The following data has a line with "right eye: (1313, 475)" and a line with "left back paw: (648, 461)". Write out exactly those lines and all the lines between them.

[Records excerpted from a collection]
*** Begin section ***
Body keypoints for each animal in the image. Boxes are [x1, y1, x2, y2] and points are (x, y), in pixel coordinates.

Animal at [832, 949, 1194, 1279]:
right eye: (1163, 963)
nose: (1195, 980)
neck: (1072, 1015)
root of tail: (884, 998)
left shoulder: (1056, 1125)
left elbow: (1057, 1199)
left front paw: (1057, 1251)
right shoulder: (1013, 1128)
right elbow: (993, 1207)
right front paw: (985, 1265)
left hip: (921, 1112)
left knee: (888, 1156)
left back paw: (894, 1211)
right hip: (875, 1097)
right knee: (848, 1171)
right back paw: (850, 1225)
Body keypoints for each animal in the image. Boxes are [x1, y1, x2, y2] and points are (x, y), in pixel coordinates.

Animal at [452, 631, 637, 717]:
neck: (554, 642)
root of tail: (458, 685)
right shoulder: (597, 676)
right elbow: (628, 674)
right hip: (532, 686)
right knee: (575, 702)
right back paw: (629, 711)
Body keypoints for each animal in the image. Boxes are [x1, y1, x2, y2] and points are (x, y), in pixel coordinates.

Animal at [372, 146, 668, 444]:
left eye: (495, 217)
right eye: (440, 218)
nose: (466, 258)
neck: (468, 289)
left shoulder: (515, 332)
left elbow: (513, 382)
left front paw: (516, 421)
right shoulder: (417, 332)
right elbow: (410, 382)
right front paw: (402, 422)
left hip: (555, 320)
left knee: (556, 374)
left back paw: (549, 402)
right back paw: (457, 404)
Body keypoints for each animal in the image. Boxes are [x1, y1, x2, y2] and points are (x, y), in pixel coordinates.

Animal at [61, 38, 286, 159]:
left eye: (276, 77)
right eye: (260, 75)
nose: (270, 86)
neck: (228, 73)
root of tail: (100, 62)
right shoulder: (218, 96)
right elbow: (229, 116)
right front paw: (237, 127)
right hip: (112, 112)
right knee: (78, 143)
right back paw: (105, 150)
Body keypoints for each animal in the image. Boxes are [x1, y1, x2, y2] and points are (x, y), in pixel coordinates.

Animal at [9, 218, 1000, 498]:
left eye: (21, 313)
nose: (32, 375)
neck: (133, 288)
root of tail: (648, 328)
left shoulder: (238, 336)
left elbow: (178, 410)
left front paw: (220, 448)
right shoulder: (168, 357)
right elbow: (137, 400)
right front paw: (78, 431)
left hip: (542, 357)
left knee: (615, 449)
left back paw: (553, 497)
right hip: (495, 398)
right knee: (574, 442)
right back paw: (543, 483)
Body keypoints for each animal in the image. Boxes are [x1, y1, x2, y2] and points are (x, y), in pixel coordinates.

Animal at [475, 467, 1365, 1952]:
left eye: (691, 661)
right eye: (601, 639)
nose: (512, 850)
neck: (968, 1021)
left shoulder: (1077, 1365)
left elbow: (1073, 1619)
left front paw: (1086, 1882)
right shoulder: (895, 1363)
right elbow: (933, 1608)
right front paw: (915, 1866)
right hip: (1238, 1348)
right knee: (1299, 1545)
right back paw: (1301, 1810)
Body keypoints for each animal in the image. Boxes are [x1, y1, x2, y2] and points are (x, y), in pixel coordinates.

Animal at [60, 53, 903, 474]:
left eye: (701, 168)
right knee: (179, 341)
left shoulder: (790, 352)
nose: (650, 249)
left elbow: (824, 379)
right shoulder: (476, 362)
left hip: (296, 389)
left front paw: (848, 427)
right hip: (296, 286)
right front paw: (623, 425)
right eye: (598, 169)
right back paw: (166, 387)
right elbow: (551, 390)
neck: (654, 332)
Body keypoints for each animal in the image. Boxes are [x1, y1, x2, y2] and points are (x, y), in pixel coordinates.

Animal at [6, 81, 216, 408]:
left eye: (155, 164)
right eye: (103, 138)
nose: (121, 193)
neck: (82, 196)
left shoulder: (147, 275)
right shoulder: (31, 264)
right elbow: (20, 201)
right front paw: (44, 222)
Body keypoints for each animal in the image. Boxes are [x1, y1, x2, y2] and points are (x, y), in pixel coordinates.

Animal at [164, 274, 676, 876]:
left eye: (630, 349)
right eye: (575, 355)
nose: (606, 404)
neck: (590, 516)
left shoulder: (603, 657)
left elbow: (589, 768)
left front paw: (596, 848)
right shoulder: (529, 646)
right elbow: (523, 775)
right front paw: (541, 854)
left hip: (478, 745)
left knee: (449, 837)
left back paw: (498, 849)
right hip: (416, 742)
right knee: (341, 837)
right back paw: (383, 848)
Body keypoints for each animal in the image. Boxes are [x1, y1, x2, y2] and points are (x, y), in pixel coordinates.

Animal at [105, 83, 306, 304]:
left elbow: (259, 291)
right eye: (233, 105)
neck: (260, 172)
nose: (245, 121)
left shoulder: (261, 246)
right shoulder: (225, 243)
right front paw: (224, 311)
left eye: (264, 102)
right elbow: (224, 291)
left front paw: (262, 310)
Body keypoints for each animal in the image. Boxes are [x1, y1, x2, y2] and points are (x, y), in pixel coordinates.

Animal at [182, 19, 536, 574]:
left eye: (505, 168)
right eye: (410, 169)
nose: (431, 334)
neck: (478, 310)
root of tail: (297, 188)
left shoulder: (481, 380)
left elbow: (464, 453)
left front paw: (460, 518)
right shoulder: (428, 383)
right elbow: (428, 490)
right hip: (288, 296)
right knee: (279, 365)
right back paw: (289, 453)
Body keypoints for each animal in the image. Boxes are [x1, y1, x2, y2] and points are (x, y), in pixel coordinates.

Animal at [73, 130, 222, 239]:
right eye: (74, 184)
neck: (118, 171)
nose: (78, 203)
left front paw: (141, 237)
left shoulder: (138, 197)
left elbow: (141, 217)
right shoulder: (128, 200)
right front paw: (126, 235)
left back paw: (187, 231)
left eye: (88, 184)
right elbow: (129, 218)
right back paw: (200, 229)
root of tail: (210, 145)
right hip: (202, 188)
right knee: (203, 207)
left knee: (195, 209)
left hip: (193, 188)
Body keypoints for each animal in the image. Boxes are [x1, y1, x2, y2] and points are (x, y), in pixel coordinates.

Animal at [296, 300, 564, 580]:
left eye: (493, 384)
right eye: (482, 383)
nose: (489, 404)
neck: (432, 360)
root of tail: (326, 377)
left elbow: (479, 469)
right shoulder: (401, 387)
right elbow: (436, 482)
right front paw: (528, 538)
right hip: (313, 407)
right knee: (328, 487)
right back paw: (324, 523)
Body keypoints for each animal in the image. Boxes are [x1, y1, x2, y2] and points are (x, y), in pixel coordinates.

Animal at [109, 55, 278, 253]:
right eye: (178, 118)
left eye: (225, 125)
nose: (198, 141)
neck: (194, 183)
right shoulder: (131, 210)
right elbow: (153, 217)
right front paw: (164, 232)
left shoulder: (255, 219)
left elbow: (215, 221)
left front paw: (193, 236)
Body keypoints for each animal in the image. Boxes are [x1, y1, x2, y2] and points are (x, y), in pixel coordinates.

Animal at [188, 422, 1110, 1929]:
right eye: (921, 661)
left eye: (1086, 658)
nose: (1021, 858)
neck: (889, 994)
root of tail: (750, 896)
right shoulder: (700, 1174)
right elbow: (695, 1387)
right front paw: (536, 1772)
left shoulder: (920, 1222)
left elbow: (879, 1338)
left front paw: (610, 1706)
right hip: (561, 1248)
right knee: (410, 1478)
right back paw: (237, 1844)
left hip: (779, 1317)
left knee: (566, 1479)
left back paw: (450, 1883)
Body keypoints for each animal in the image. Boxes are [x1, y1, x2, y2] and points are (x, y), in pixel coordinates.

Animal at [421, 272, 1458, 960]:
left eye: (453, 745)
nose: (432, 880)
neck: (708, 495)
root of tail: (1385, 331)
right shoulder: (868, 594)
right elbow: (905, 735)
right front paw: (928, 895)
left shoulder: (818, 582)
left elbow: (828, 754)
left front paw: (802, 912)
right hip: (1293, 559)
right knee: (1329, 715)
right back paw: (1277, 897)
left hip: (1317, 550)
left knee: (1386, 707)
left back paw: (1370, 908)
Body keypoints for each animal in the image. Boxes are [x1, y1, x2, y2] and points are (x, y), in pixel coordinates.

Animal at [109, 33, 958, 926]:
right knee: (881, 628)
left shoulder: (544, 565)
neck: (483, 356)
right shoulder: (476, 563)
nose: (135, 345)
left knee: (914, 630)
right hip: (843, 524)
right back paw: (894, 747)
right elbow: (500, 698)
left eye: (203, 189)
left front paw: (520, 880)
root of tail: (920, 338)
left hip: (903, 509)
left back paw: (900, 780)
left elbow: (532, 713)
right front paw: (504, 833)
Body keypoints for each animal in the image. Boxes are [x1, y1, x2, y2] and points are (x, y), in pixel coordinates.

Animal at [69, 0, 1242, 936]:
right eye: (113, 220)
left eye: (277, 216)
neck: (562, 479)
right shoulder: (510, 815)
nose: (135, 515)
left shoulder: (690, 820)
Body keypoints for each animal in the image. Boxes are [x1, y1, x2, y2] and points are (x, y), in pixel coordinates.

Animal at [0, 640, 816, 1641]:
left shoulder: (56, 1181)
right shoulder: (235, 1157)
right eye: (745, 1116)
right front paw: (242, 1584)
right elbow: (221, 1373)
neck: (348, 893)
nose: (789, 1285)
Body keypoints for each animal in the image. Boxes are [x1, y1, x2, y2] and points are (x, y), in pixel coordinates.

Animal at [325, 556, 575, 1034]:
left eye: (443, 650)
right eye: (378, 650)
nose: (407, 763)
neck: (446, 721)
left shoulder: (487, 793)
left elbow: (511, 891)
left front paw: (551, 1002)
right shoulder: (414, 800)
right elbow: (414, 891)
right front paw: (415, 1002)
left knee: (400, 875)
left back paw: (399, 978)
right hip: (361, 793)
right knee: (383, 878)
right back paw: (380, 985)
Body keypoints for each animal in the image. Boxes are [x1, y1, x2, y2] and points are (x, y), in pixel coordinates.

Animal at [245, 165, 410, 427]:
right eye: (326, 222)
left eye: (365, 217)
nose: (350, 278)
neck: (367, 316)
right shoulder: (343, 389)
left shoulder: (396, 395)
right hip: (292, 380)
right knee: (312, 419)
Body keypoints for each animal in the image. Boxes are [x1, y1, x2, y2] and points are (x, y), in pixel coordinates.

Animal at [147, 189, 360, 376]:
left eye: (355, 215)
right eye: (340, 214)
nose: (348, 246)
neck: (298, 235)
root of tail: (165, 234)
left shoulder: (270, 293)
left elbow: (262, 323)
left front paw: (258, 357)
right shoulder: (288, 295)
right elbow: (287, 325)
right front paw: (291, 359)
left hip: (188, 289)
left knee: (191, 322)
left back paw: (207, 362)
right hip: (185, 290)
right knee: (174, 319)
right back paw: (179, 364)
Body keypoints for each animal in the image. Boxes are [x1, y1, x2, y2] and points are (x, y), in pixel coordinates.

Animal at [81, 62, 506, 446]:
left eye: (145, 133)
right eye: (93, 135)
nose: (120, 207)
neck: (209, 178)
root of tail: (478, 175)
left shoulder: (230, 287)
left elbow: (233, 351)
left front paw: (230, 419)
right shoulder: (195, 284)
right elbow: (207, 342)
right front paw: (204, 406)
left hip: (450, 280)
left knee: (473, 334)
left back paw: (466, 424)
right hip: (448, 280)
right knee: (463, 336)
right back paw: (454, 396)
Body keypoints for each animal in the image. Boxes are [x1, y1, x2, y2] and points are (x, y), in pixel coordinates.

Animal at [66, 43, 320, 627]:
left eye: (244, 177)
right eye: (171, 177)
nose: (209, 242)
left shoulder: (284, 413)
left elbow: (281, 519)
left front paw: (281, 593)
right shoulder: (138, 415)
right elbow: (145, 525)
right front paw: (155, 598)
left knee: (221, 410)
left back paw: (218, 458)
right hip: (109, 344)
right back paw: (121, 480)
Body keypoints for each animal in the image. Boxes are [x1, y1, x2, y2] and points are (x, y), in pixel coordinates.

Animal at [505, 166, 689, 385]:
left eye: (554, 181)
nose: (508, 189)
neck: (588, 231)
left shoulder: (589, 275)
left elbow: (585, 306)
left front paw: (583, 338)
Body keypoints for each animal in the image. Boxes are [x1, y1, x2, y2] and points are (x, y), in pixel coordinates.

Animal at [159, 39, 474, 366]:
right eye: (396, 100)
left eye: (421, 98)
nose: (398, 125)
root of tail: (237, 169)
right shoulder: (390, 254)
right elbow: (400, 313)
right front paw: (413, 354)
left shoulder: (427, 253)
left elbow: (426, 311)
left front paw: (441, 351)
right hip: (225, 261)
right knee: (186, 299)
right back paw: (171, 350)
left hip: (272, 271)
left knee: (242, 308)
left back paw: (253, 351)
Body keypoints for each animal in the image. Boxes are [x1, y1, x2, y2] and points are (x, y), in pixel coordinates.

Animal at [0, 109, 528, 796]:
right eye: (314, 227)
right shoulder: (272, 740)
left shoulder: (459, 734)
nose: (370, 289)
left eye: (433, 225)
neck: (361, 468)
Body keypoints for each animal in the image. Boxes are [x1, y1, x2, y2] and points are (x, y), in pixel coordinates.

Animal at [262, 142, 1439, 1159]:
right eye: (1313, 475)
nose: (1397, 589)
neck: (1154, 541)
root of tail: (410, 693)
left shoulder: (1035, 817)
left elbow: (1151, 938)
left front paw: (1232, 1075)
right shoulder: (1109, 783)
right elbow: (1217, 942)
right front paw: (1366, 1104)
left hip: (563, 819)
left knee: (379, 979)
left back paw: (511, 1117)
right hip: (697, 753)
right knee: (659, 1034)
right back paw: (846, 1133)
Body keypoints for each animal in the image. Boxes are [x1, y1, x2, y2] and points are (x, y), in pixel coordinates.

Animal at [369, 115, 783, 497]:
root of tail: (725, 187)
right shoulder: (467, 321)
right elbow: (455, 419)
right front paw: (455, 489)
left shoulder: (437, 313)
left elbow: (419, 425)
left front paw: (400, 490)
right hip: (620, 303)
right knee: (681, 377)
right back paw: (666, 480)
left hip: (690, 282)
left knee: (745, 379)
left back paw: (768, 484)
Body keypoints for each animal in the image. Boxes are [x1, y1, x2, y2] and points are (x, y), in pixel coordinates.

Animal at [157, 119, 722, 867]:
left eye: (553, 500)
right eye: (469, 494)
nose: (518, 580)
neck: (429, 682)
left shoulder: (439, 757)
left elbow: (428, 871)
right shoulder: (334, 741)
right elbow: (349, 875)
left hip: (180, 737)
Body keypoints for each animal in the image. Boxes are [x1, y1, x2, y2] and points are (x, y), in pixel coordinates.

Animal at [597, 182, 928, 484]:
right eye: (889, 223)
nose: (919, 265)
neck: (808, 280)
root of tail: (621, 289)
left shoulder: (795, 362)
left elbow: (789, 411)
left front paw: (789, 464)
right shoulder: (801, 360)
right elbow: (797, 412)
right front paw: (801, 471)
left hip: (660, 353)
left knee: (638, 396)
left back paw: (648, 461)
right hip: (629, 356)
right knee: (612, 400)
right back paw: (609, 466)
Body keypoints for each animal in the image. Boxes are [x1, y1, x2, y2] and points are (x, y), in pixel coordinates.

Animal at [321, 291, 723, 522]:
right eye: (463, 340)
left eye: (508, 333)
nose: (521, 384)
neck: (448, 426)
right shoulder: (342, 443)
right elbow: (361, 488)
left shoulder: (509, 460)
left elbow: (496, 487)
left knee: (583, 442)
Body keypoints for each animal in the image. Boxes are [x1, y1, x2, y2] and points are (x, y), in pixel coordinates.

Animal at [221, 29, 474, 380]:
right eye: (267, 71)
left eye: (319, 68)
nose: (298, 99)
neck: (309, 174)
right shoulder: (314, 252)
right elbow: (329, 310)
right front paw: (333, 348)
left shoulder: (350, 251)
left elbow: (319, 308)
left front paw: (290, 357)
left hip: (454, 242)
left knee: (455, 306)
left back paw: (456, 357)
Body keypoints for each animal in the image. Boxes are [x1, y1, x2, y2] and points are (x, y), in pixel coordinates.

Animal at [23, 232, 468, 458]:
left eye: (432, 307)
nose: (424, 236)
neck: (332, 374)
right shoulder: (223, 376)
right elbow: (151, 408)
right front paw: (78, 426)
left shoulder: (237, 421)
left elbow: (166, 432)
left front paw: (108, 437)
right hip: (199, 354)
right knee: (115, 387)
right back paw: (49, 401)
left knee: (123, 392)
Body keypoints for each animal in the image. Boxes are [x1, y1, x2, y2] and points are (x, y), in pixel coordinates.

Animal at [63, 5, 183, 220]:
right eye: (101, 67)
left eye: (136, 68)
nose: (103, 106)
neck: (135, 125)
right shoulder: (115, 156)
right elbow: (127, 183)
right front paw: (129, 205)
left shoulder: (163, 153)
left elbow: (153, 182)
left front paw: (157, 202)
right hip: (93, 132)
*** End section ***
[Solution]
right eye: (1313, 475)
nose: (1397, 589)
neck: (1154, 541)
root of tail: (410, 693)
left shoulder: (1035, 817)
left elbow: (1151, 938)
left front paw: (1232, 1075)
right shoulder: (1109, 783)
right elbow: (1217, 942)
right front paw: (1366, 1104)
left hip: (563, 819)
left knee: (379, 979)
left back paw: (511, 1117)
right hip: (697, 753)
right knee: (659, 1034)
right back paw: (846, 1133)
Body keypoints for each animal in the image. Boxes are [x1, y1, x2, y2] and points are (x, y), in pixel coordinates.

Animal at [369, 115, 783, 497]:
root of tail: (725, 187)
right shoulder: (467, 321)
right elbow: (455, 419)
right front paw: (455, 489)
left shoulder: (437, 313)
left elbow: (419, 425)
left front paw: (400, 490)
right hip: (620, 303)
right knee: (681, 377)
right back paw: (666, 480)
left hip: (690, 282)
left knee: (745, 379)
left back paw: (768, 484)
Body keypoints for each animal in the image. Boxes are [x1, y1, x2, y2] and points are (x, y), in pixel coordinates.

Animal at [157, 119, 722, 867]:
left eye: (553, 500)
right eye: (469, 494)
nose: (518, 580)
neck: (429, 682)
left shoulder: (439, 757)
left elbow: (428, 871)
right shoulder: (334, 741)
right elbow: (349, 875)
left hip: (180, 737)
Body keypoints for each animal in the image. Boxes are [x1, y1, x2, y2] and points are (x, y), in pixel coordinates.

Animal at [597, 182, 928, 484]:
right eye: (889, 223)
nose: (919, 265)
neck: (808, 280)
root of tail: (621, 289)
left shoulder: (795, 362)
left elbow: (789, 411)
left front paw: (789, 464)
right shoulder: (801, 360)
right elbow: (797, 412)
right front paw: (801, 471)
left hip: (660, 353)
left knee: (638, 396)
left back paw: (648, 461)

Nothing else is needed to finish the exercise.